Когда кузнеца выволокли на сушу и под руки достали из ловушки, его колотила крупная дрожь. Бран молчал и ошалело оглядывался, не узнавая никого вокруг.
Про вторую же клетку, с чужаком, вовсе забыли. Если бы не Ива, перекрывшая криком общий гомон и одна взявшаяся её тянуть, могли бы и так бросить.
Староста подозвал набольших, о чём-то негромко с ними перемолвился. Огладил седую бороду и нехотя прокряхтел:
— Боги свершили суд. Кузнец Бран, ты признан повинным в том, что надругался над дочерью торговца Крепа.
— Да будь ты проклята, девка! — заверещала Прина.
Она рванула бы выдирать Иве позеленевшие волосы, но не решалась выпустить из объятий обмякшего сына. Краска будто бы разом схлынула с лица женщины: эдакий позор! Сын — насильник! Да не пойманный с поличным, а обвинённый какой-то тварью!
Луг смущённо топтался рядом, порываясь коснуться плеча жены. Он тоже косился на Иву недобро.
Староста вразвалочку приблизился к Брану, заглянул в обезумевшие глаза, пощупал ледяной лоб и смягчился:
— Однако ж, покуда ты, Прина, сына не выходишь, мы его из деревни не погоним. Пущай отогреется, в себя придёт… Соберётся, как подобает. А там ужо идёт за околицу.
Ежели несчастную мать его слова и утешили, виду она не подала. Она всё так же баюкала сына и призывала Отца-Небо наказать клеветницу, да так, чтобы мать с отцом поклялись забыть имя Ивы.
Оправданная девица же стояла рядом, не в силах возразить: она и правда лишила мать любимого сына. Теперь кузнецу не место в деревне, теперь ждёт его позор и изгнание. Не лучше ли было промолчать да покориться родительской воле?
Ива размяла запястья, на которых прятала синяки после урожайной ночи, посмотрела на Аира, выпущенного из клетки и с молчаливым достоинством натягивающего на мокрое тело одёжу.
Нет, не лучше. Не только за себя она сегодня приняла позор, но и за всех тех девок, которых мог ещё сневолить кузнец. За всех тех, кому задрали подол и у кого не достало мочи признаться.
Ива до крови закусила губу, чтобы не пустить горькие слёзы. Теперь и ей проходу не дадут, и матери с отцом. Но пока деревенские, шумя и переговариваясь, не покинули берег, пока Прина и Луг не увели сына, пока Лелея и Креп, укоризненно покачав головами, не последовали за толпой, Ива стояла, гордо выпрямившись. И только после того, как клюквинчане скрылись из виду, села и заплакала.

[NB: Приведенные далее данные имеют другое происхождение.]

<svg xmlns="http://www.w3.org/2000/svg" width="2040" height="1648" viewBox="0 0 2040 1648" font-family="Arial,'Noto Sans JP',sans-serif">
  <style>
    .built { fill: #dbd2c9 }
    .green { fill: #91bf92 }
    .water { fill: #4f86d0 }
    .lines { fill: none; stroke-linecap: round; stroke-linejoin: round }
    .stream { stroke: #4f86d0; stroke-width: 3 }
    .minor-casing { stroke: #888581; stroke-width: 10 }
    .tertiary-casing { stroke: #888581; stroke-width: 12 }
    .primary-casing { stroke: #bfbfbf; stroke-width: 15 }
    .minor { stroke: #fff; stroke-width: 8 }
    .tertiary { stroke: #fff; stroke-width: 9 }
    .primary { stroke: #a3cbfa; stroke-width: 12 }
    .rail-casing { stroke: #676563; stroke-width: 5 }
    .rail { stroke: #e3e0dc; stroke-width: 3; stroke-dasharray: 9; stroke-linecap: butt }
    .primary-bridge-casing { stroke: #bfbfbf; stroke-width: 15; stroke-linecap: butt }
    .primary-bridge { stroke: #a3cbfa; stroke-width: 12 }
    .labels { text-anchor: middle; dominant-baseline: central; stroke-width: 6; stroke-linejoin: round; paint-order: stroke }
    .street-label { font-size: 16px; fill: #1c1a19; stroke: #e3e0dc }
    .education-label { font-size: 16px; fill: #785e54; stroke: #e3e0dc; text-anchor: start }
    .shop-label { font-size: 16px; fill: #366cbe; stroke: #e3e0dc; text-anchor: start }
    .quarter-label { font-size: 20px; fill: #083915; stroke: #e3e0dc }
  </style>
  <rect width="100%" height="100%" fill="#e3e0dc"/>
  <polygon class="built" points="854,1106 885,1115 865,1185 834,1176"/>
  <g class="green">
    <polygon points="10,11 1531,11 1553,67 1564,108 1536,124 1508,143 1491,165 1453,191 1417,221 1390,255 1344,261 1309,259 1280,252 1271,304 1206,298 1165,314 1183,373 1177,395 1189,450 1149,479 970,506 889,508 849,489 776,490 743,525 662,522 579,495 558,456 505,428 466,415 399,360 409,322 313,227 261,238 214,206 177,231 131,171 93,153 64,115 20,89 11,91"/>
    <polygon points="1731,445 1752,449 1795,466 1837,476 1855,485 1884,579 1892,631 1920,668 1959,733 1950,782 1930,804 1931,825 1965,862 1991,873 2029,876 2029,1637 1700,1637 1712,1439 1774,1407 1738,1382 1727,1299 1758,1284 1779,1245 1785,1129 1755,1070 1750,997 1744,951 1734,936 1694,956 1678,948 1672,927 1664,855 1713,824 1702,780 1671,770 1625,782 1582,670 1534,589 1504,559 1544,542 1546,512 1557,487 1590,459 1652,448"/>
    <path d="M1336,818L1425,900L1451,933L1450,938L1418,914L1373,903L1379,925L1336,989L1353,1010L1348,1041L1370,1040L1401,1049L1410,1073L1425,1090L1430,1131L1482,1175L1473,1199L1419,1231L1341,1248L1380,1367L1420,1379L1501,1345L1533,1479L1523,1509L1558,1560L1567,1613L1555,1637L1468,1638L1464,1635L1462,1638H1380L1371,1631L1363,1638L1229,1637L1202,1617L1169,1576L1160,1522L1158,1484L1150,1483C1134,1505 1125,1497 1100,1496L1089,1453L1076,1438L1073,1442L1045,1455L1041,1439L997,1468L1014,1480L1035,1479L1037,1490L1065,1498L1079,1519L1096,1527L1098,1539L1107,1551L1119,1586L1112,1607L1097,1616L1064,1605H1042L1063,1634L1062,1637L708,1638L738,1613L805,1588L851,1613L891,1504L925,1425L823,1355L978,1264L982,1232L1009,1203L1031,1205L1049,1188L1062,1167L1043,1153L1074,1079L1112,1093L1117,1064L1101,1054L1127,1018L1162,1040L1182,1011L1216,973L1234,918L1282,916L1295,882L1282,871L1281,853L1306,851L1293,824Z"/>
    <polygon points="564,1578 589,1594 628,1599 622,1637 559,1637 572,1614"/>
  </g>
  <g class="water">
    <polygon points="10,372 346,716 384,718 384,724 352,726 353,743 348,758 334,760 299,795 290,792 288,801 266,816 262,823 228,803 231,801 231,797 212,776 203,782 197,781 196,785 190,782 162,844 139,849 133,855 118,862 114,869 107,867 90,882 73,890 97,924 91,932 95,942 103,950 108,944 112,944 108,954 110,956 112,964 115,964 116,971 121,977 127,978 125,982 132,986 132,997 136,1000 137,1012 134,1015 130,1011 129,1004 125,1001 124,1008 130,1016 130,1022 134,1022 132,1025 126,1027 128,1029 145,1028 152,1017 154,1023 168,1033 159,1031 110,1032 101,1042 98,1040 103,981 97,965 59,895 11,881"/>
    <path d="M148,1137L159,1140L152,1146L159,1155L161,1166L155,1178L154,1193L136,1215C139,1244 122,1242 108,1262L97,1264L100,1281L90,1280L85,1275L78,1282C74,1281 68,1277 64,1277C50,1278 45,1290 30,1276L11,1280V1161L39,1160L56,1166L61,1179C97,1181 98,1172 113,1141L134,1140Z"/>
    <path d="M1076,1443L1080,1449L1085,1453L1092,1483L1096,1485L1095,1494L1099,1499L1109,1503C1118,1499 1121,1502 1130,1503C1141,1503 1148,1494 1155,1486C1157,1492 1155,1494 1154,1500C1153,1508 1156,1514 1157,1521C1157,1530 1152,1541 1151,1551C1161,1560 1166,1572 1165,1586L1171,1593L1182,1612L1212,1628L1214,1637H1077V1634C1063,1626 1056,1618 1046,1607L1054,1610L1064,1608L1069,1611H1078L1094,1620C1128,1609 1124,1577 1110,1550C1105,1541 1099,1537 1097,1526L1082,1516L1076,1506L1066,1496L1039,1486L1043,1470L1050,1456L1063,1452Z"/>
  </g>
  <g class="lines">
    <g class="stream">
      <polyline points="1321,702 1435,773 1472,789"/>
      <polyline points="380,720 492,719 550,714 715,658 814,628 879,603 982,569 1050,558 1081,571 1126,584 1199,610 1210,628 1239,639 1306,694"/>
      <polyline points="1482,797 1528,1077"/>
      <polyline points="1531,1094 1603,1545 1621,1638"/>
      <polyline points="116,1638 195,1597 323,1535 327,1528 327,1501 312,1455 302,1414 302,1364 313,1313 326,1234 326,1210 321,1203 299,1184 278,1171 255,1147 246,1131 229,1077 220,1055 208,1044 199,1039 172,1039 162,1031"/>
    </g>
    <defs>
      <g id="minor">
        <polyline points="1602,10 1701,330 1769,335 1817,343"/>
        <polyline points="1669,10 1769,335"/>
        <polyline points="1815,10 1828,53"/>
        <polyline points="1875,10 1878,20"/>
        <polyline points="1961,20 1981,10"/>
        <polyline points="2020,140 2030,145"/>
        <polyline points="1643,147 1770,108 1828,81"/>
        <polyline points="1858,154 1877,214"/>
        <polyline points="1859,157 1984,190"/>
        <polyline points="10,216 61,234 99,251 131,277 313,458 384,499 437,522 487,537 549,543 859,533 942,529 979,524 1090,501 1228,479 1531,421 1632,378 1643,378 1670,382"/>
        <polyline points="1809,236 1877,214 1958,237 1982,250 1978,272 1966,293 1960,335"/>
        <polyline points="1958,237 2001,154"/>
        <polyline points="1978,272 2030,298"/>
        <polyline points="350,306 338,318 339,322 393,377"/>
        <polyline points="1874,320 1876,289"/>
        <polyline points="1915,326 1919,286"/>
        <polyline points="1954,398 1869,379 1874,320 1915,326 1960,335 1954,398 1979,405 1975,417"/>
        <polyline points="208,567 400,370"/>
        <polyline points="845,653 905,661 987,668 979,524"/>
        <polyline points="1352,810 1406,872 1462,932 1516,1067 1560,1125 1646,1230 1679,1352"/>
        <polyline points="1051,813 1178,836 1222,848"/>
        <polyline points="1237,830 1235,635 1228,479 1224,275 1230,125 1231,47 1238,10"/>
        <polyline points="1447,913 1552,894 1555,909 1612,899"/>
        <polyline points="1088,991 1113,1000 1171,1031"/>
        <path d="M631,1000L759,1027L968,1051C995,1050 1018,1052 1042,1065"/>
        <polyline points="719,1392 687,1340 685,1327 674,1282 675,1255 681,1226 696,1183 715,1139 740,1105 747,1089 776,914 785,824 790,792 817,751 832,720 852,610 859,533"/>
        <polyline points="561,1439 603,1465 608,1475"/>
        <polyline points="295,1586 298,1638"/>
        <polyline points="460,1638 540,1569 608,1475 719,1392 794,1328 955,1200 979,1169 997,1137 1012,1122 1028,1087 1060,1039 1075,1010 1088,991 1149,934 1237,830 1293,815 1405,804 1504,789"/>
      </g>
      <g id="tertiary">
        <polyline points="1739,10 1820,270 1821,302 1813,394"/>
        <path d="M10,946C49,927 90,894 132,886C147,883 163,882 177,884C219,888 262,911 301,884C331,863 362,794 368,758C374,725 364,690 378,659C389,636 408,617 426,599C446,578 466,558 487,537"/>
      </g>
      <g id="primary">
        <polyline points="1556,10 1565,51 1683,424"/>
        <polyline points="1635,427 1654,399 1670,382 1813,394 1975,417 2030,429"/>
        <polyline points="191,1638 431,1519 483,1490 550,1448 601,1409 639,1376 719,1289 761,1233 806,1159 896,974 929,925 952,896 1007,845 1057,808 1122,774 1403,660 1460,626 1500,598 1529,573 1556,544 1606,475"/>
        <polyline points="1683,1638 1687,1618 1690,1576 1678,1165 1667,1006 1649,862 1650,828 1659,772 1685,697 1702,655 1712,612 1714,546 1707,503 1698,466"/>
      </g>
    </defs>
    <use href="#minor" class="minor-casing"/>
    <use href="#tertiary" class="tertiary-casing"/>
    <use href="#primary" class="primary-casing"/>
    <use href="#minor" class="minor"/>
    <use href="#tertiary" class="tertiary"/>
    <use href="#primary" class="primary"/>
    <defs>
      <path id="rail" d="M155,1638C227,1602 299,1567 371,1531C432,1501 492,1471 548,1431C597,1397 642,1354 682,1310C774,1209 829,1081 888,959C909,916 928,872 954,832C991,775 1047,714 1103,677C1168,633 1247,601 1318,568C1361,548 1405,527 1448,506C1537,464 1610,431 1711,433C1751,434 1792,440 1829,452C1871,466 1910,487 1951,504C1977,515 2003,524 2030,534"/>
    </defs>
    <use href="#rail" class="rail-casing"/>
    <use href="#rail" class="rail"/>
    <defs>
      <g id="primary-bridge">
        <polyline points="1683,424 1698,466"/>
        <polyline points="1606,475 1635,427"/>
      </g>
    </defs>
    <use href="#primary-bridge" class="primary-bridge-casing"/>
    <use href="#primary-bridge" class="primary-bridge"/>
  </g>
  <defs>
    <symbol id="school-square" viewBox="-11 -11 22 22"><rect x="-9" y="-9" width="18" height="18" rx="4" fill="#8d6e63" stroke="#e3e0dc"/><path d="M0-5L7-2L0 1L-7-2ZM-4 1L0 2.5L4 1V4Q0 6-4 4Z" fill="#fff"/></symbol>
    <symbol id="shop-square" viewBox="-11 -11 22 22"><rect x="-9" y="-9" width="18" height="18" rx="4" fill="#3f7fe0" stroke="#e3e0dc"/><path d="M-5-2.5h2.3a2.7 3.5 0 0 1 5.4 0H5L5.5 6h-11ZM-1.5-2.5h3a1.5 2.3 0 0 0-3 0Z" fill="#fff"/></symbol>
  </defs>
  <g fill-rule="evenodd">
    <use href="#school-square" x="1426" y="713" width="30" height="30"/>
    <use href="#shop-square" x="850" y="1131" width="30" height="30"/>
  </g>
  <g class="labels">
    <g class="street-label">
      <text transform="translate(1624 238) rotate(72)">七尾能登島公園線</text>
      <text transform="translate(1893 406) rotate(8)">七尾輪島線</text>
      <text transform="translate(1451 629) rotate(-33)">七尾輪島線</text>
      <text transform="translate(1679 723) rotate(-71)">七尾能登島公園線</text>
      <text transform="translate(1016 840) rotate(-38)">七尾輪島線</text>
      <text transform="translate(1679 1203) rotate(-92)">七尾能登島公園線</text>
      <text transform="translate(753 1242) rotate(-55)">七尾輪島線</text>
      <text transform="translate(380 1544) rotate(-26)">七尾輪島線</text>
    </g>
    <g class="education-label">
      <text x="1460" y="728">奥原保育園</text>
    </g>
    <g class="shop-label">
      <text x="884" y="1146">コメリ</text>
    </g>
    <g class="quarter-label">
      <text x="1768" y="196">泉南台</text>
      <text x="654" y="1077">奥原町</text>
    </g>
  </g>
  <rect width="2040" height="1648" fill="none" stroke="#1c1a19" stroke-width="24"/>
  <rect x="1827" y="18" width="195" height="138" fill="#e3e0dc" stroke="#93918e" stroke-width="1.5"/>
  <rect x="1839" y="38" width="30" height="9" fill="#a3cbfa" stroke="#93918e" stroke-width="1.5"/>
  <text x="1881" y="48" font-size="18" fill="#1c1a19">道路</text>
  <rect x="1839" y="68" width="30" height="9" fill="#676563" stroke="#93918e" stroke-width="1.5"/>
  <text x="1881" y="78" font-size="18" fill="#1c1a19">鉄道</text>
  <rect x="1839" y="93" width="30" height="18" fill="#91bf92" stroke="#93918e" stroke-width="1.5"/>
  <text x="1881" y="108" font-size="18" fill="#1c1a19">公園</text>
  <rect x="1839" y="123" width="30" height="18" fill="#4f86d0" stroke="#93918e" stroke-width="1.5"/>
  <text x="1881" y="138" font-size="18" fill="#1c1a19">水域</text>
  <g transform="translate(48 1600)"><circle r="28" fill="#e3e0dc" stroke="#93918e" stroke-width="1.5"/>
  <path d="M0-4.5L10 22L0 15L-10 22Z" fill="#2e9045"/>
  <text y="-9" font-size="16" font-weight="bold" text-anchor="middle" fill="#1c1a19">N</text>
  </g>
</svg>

После осуждающих перешёптываний, всё ещё шуршащих в ушах, его голос показался ласковым. Ива подняла голову: она и забыла, что осталась на берегу не одна! Чужак… Тот, кто назвался Аиром, не отправился обратно в деревню. Он всё так же стоял рядом, небрежно закинув на плечо рубаху в расплывающихся пятнах влаги.
— Что?
— Спрашиваю, долго ли рыдать будешь, — повторил заступник.
Спохватившись, девушка вскочила и отвесила низкий поклон, мазнув кончиками пальцев по мосткам.
— Спасибо тебе, Аир. Ты за меня заступился, не побоявшись ни людей, ни богов…
— Людей я не боюсь уже очень давно. А богам и подавно никогда не уступал.
Ива не спешила разгибаться. И не потому только, что честь честью благодарила молодца, ещё и оттого, что глядеть ему в лицо страшилась.
— Чем могу отплатить тебе?
Смех снова показался ей карканьем. Так смеётся тот, кто давно забыл, как это делать. Аир присел на корточки, подцепил пальцами её подбородок и встал, заставляя девушку разогнуться вместе с собой.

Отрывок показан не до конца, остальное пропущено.